## GIVEN DATA:
----------

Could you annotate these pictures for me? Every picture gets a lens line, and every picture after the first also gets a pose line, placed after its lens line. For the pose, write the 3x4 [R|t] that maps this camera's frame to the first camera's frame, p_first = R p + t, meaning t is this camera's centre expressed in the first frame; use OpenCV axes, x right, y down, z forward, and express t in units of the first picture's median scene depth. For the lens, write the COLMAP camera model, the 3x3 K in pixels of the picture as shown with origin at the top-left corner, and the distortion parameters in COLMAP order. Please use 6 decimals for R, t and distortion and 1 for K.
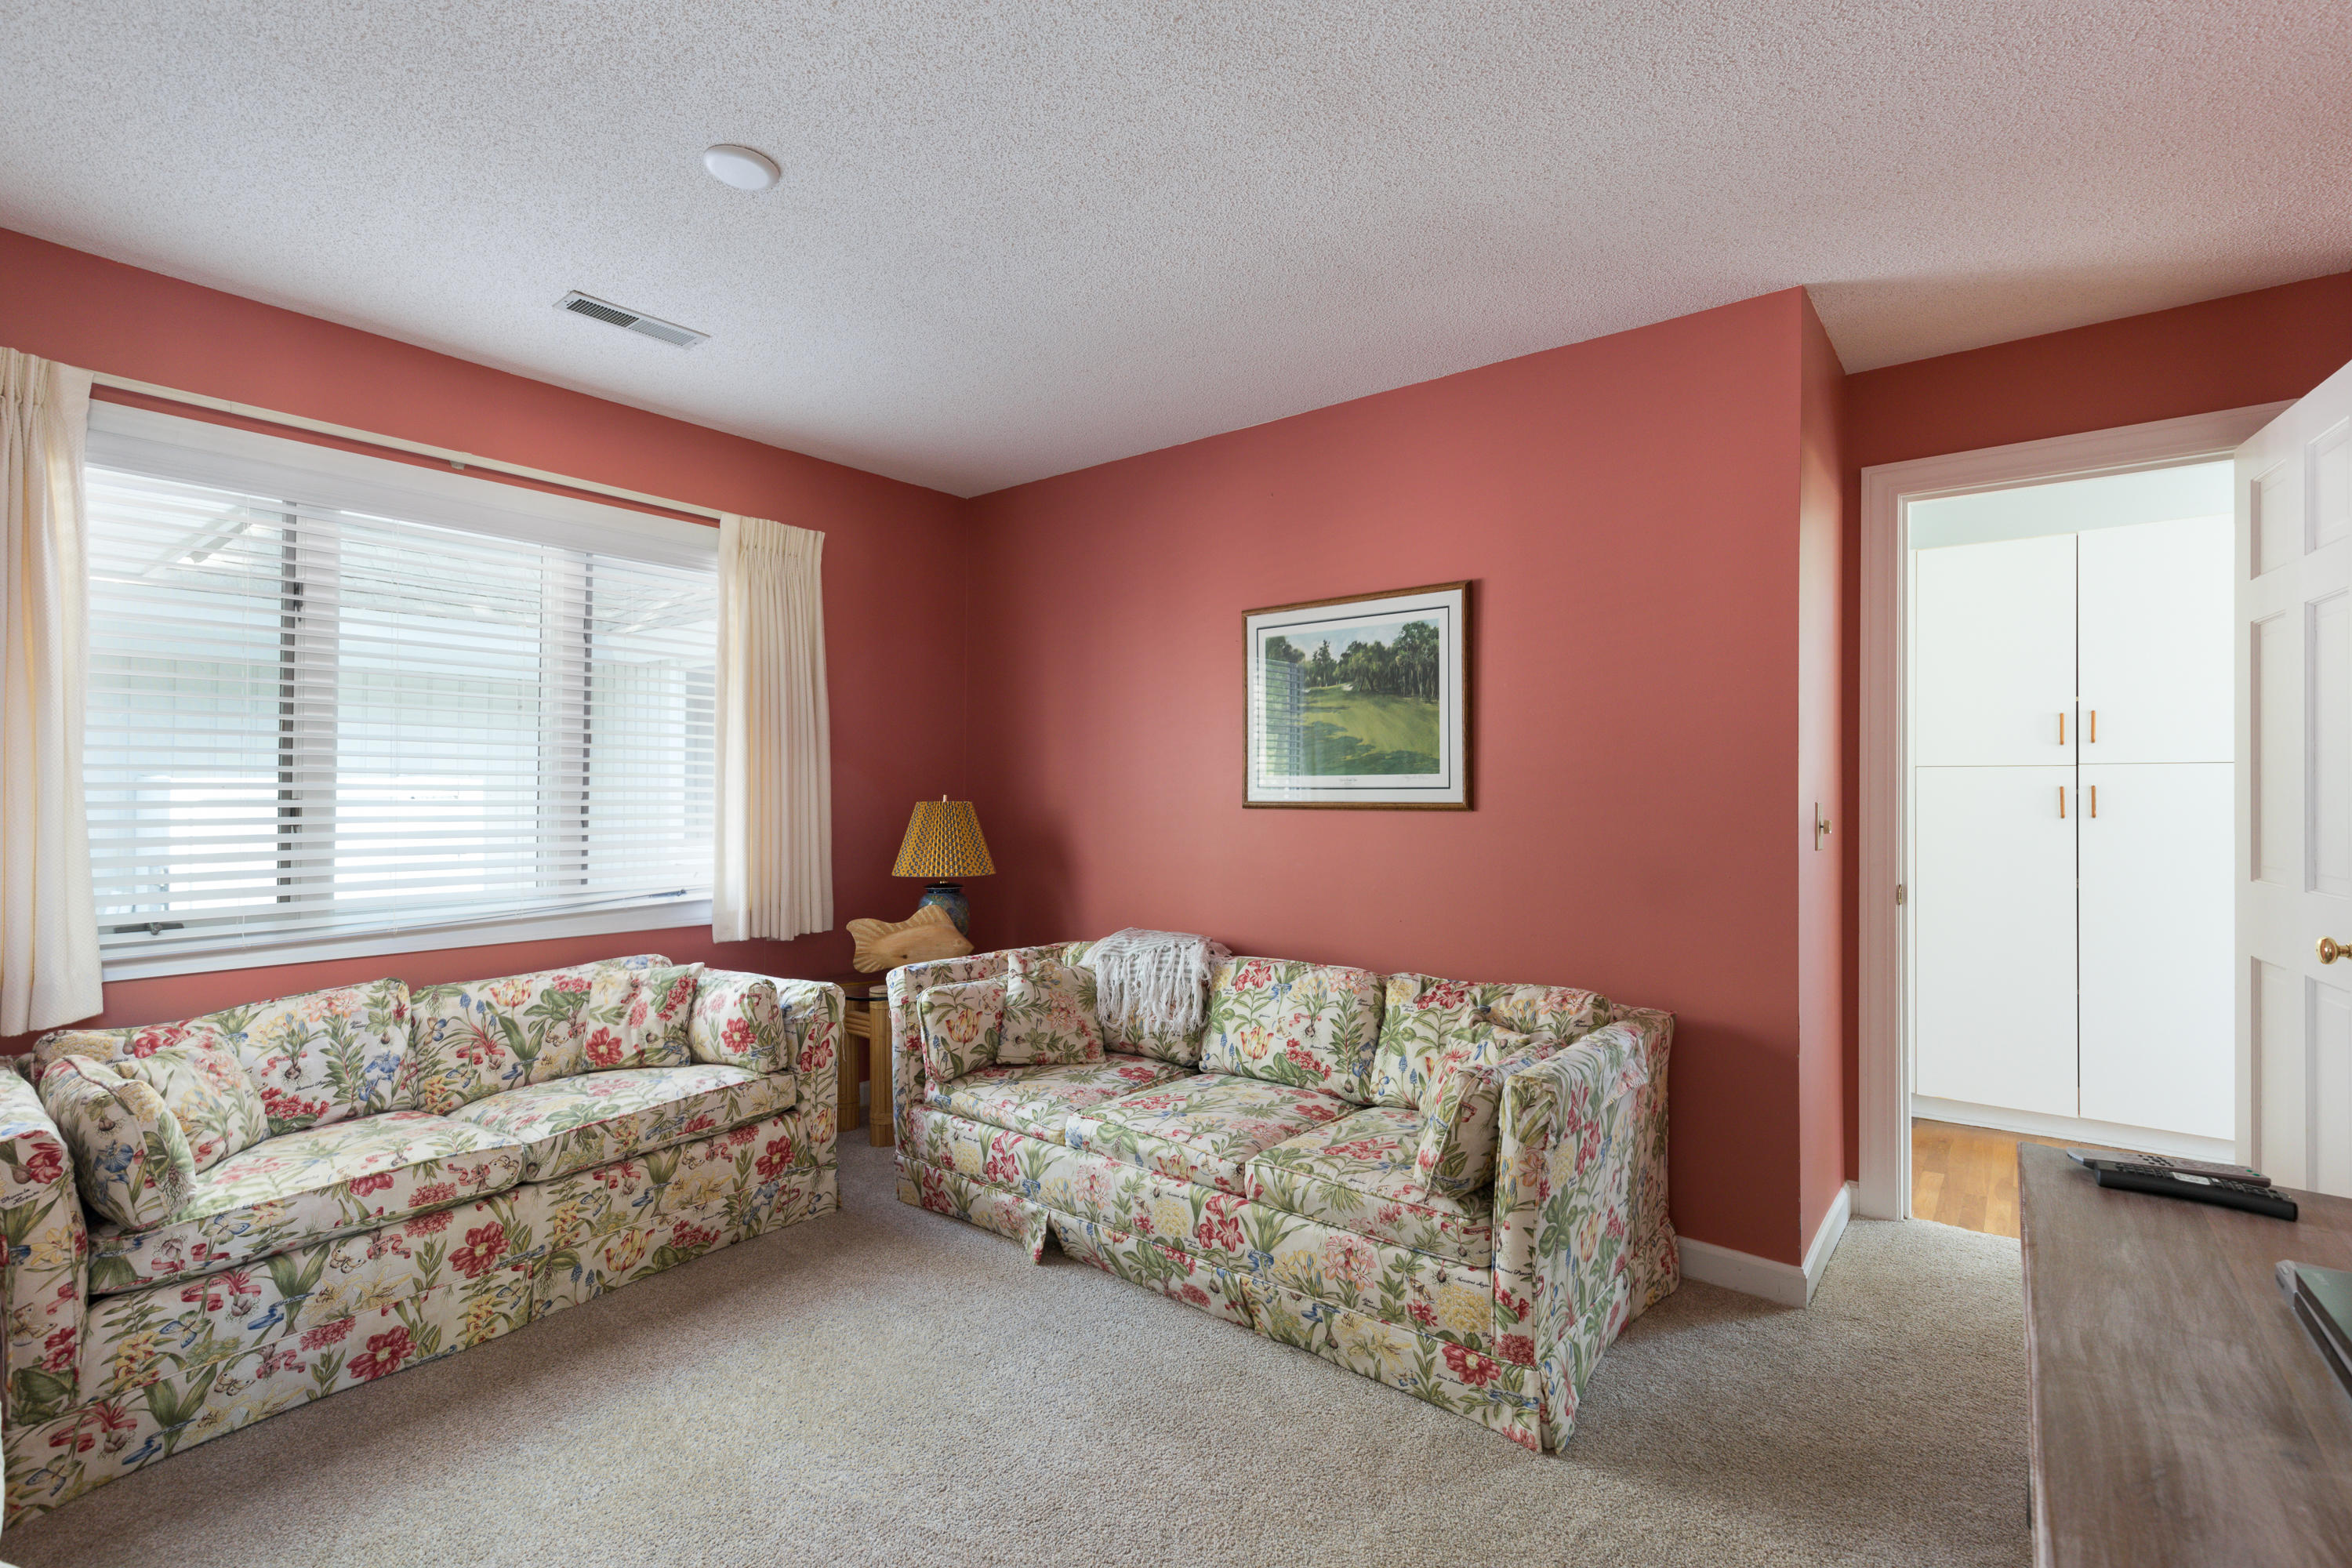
lens RADIAL K [[1068.3, 0, 1196.6], [0, 1068.3, 786.4], [0, 0, 1]] dist [0.000101, -0.000706]
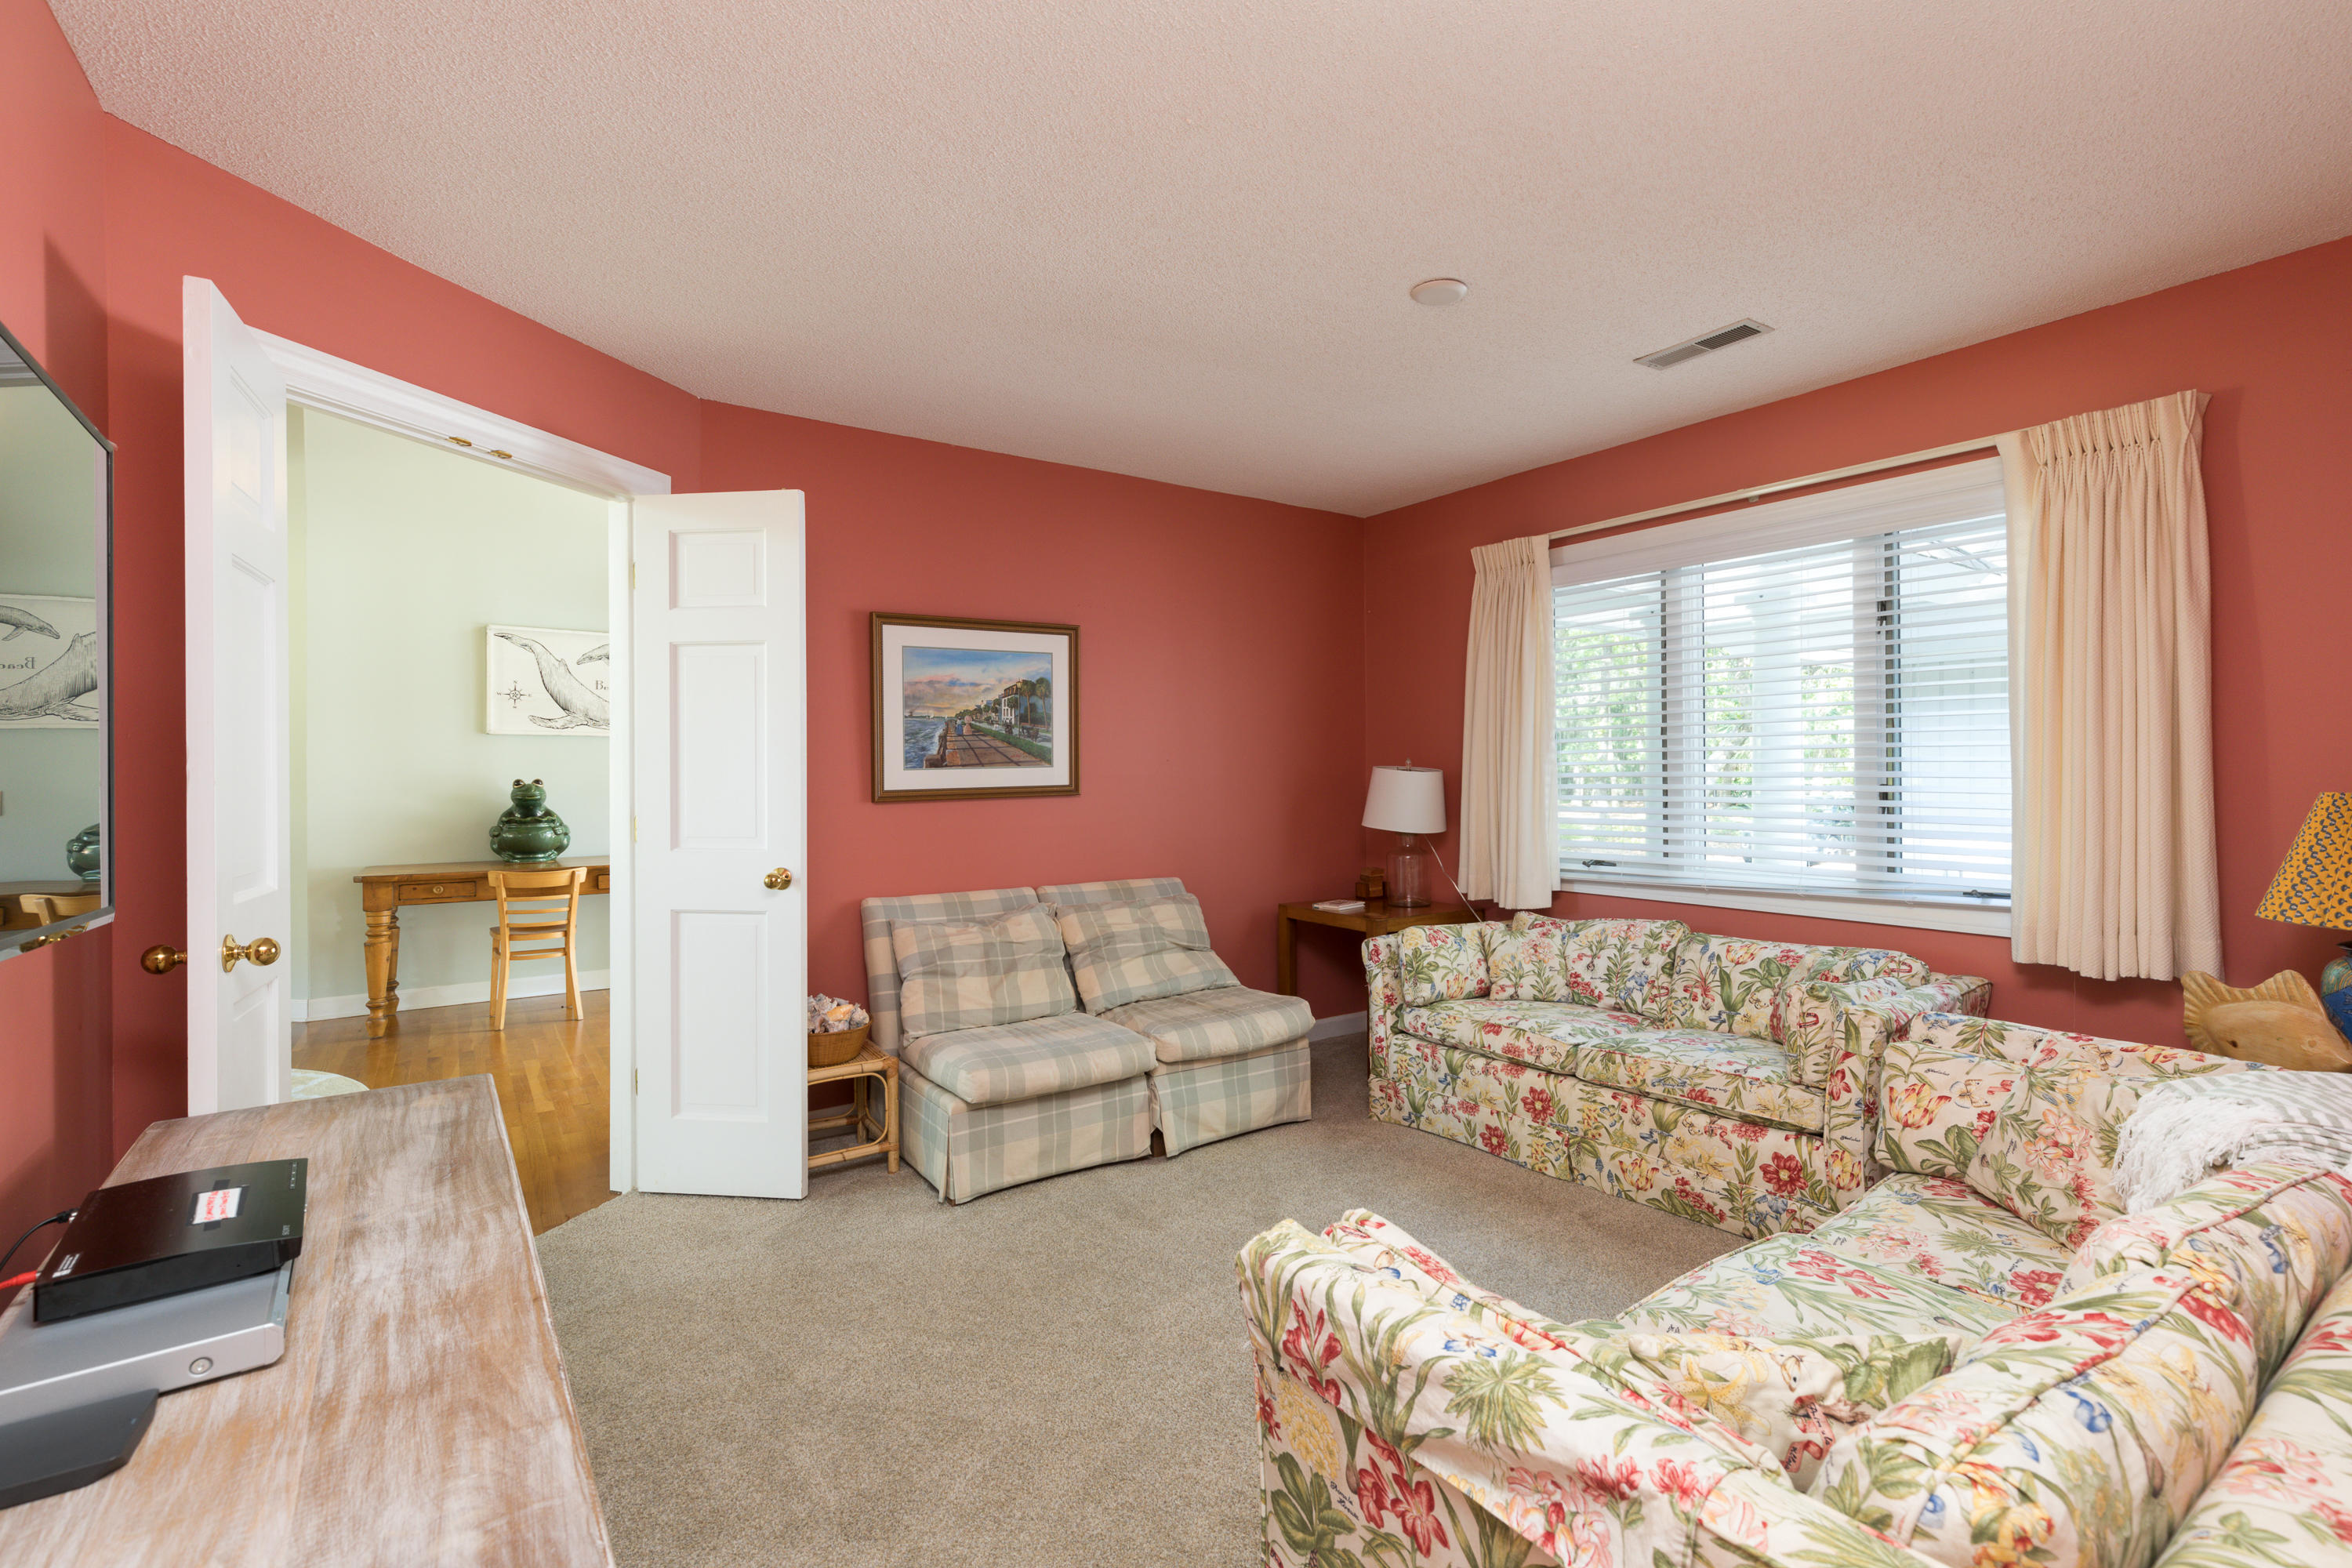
lens RADIAL K [[1068.3, 0, 1180.5], [0, 1068.3, 779.6], [0, 0, 1]] dist [0.000101, -0.000706]
pose [[-0.314246, -0.000715, -0.949341, 0.699345], [0.004919, 0.999985, -0.002382, 0.007883], [0.949329, -0.005418, -0.314238, 0.866671]]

----------

## WORK INSTRUCTIONS:
Transcribe the lines above exactly, from the first one through the line containing "786.4], [0, 0, 1]] dist [0.000101, -0.000706]", with both ends included. Leave the pictures out of your copy.

## RESPONSE TO THE EXERCISE:
Could you annotate these pictures for me? Every picture gets a lens line, and every picture after the first also gets a pose line, placed after its lens line. For the pose, write the 3x4 [R|t] that maps this camera's frame to the first camera's frame, p_first = R p + t, meaning t is this camera's centre expressed in the first frame; use OpenCV axes, x right, y down, z forward, and express t in units of the first picture's median scene depth. For the lens, write the COLMAP camera model, the 3x3 K in pixels of the picture as shown with origin at the top-left corner, and the distortion parameters in COLMAP order. Please use 6 decimals for R, t and distortion and 1 for K.
lens RADIAL K [[1068.3, 0, 1196.6], [0, 1068.3, 786.4], [0, 0, 1]] dist [0.000101, -0.000706]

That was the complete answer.